Let Employees Enjoy Work

Managers can have an impact on the way in which an employee feels in their occupation. The very best managers go to all ends to ensure their staff really love their work.

Goler et al recount a story of a Facebook employee who was promoted to the head of a large HR team. Despite excelling in the role, she wasn’t performing the job she really loved, which was working out problems with her clients. So, her manager worked with her to hire someone else to manage the HR team.

If you’ve got a fantastic employee, keeping them in your business is more important than keeping them in a specific role. Goler at al explain that allowing employees to pursue tasks within the workplace that they find more enjoyable has benefits. Too often, managers wait until a great employee is sitting in an exit interview to ask them detailed questions about their experiences within the workplace. Goler at al suggest that managers start to perform entry interviews. This way, they will know from the very beginning what work employees value, and can craft roles to suit the employee – resulting in far less employee turnover.

Let Employees Play Their Strengths

The average millennial will have 4 jobs in the first decade after graduation. The chances are, most new hires will have a wide-range of skills and talents acquired throughout their unique career path. Limiting their ability to use such skills in their current role simply doesn’t make sense. Restraining someone’s position to stringent guidelines will do nothing for employee retention. Goler et al explain that the best managers craft opportunities for employees to play to their specific talents. Sometimes, that involves being malleable when it comes to the duties employees must perform. But it doesn’t just mean creating new roles.
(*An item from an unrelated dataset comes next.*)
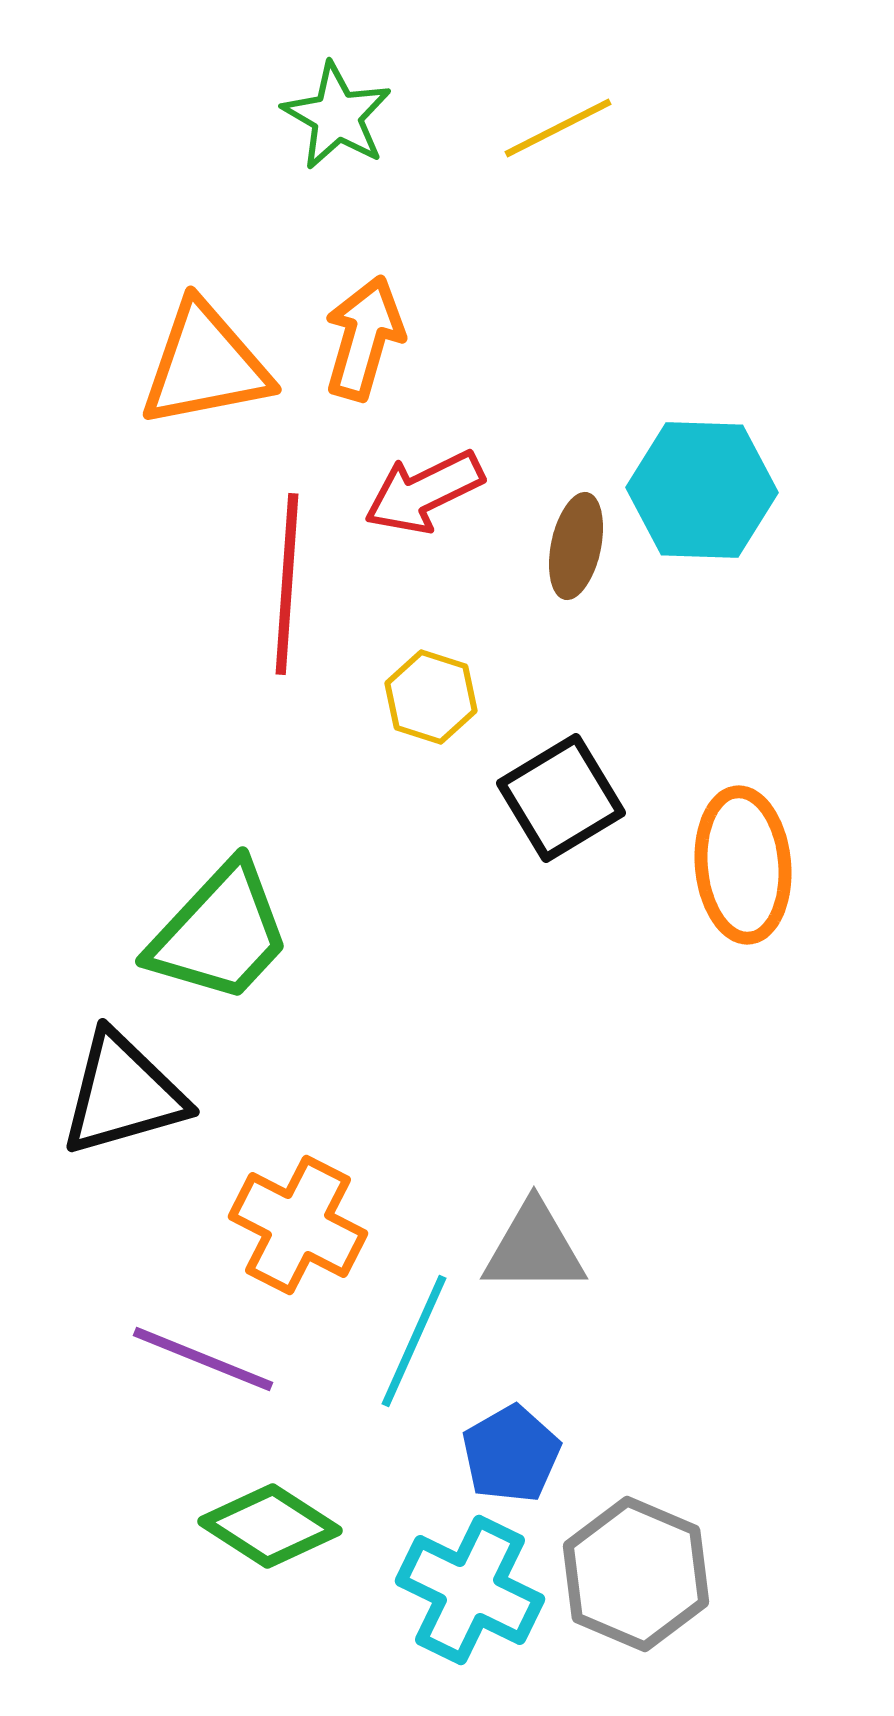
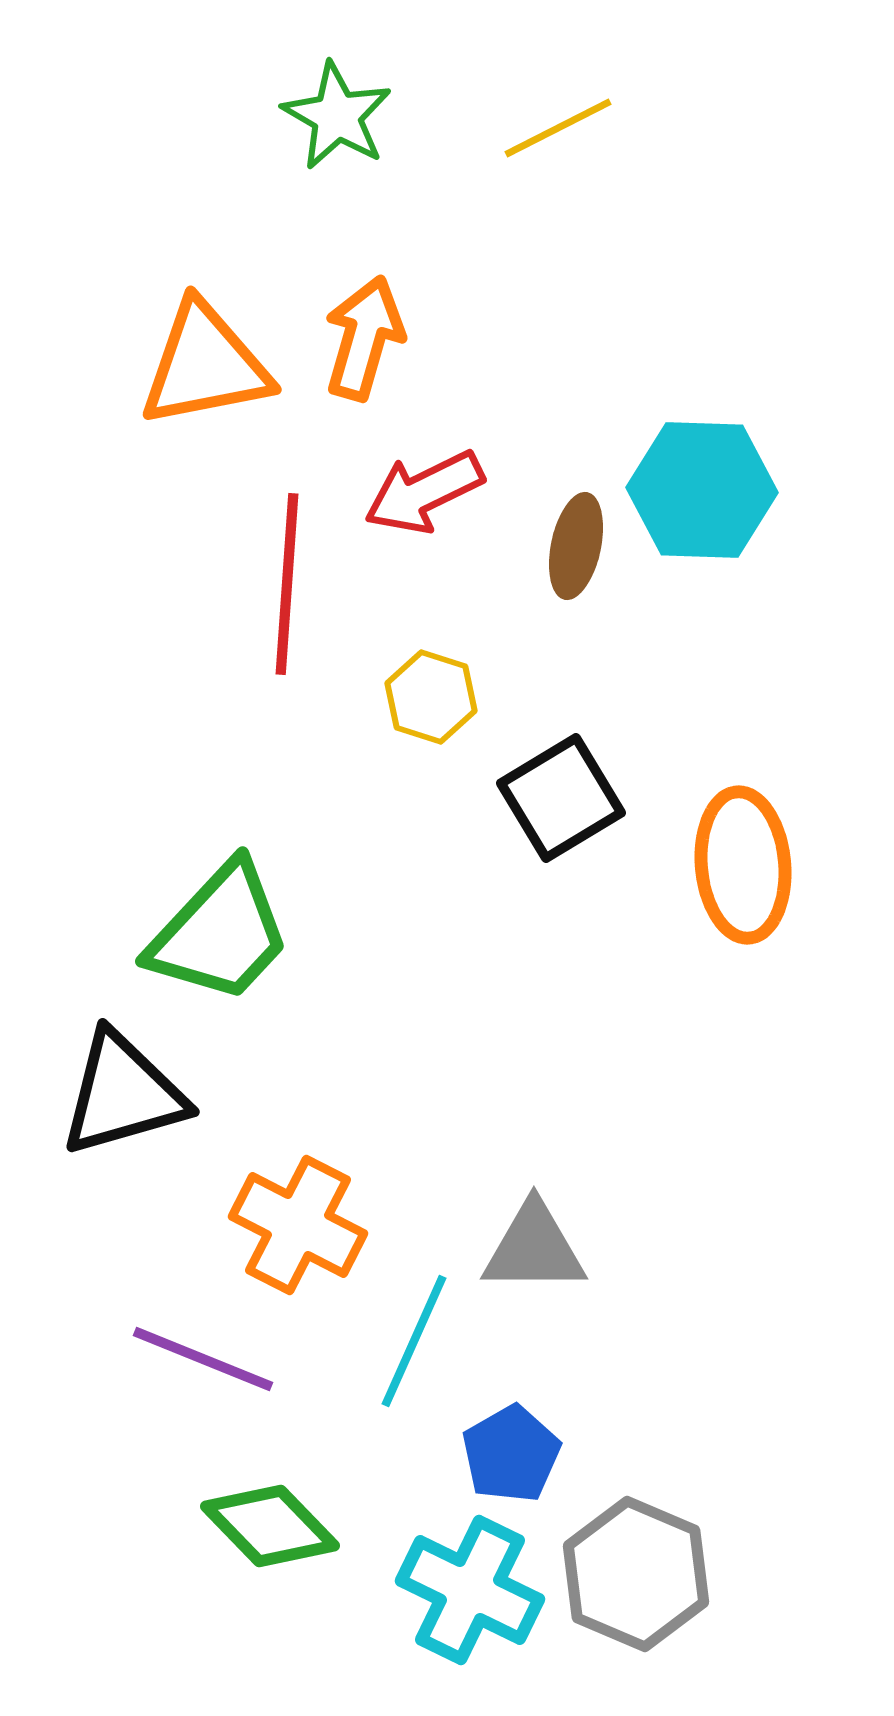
green diamond: rotated 13 degrees clockwise
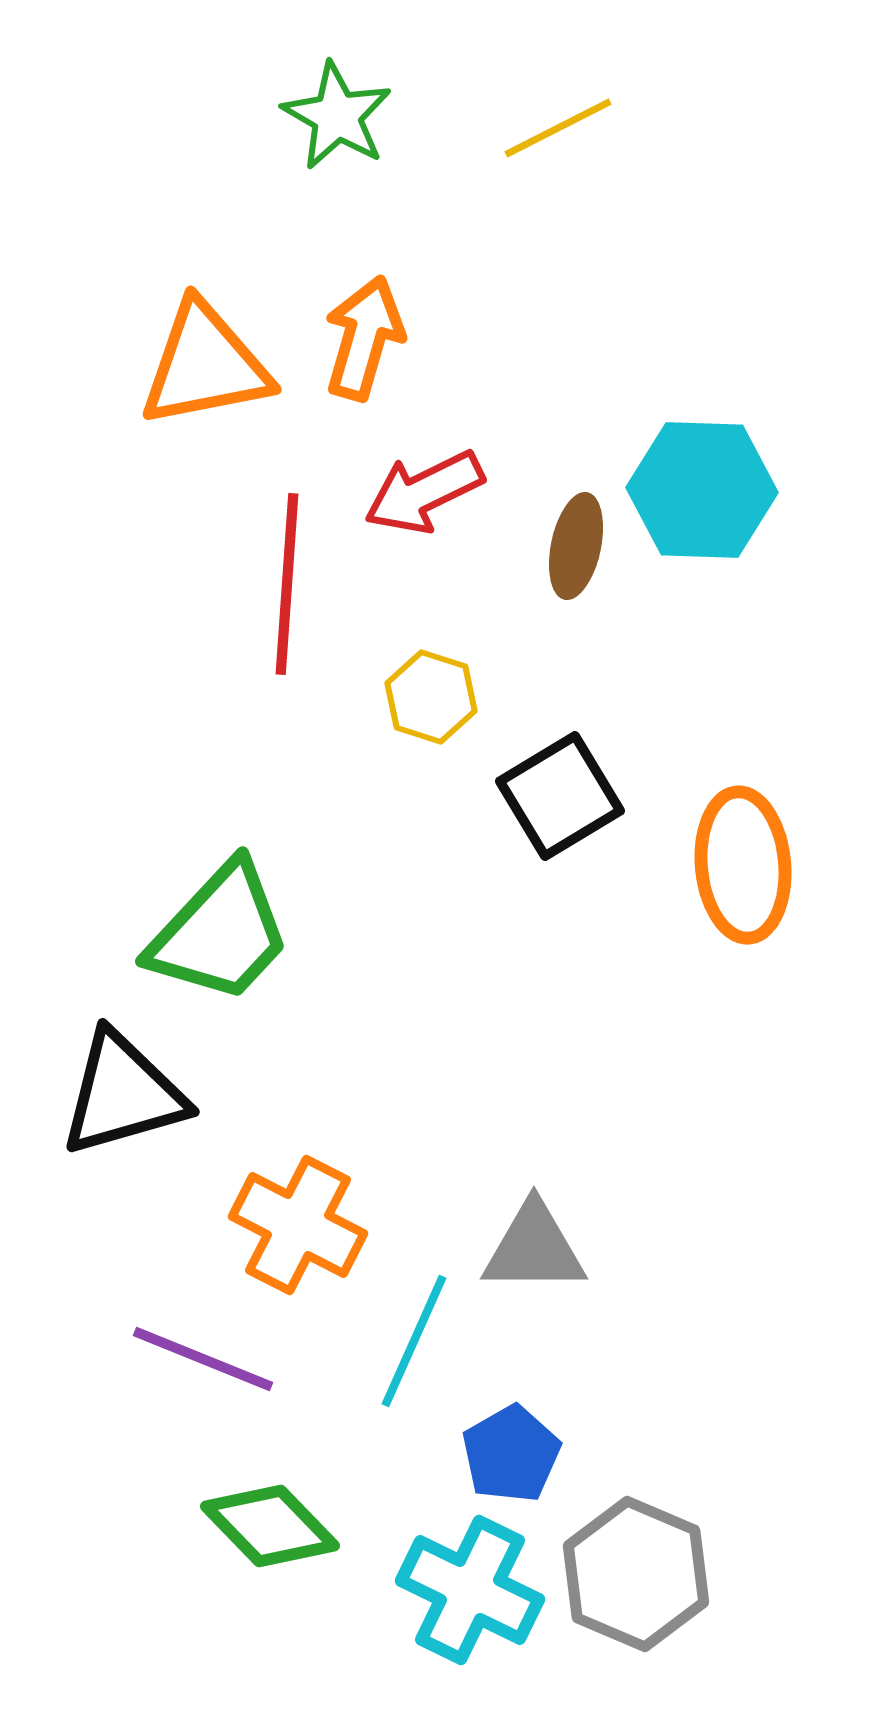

It also means that managers should go out of their way to see where a certain employee’s strengths could be of use elsewhere in the company. For all you know, you might be outsourcing or contracting a skill or task that an existing employee is an expert at.

Awareness and application of each employee’s strengths, can go a long way to assist employee retention and business success.

Demonstrate Career Progression and Flexibility

Work or a personal life?

It has become a common dilemma. All too frequently, inflexible careers detract from our ability to maintain a healthy work-home balance. Goler et al found that it is far more effective for managers to work with employees to create career progression paths that won’t hinder their ability to have a personal life. Managers that allow such freedom find that their team delivers better results, stay longer in their positions, and are proud of their job.

 

It is up to managers to create employment that employees truly find value in. Design positions that excite and inspire your team, allow employees to play to their strengths, and never underestimate the importance of a work-life balance. Get to know your staff. When employees can tell that their managers really care, and that their work is of value, it makes it that much harder to walk away.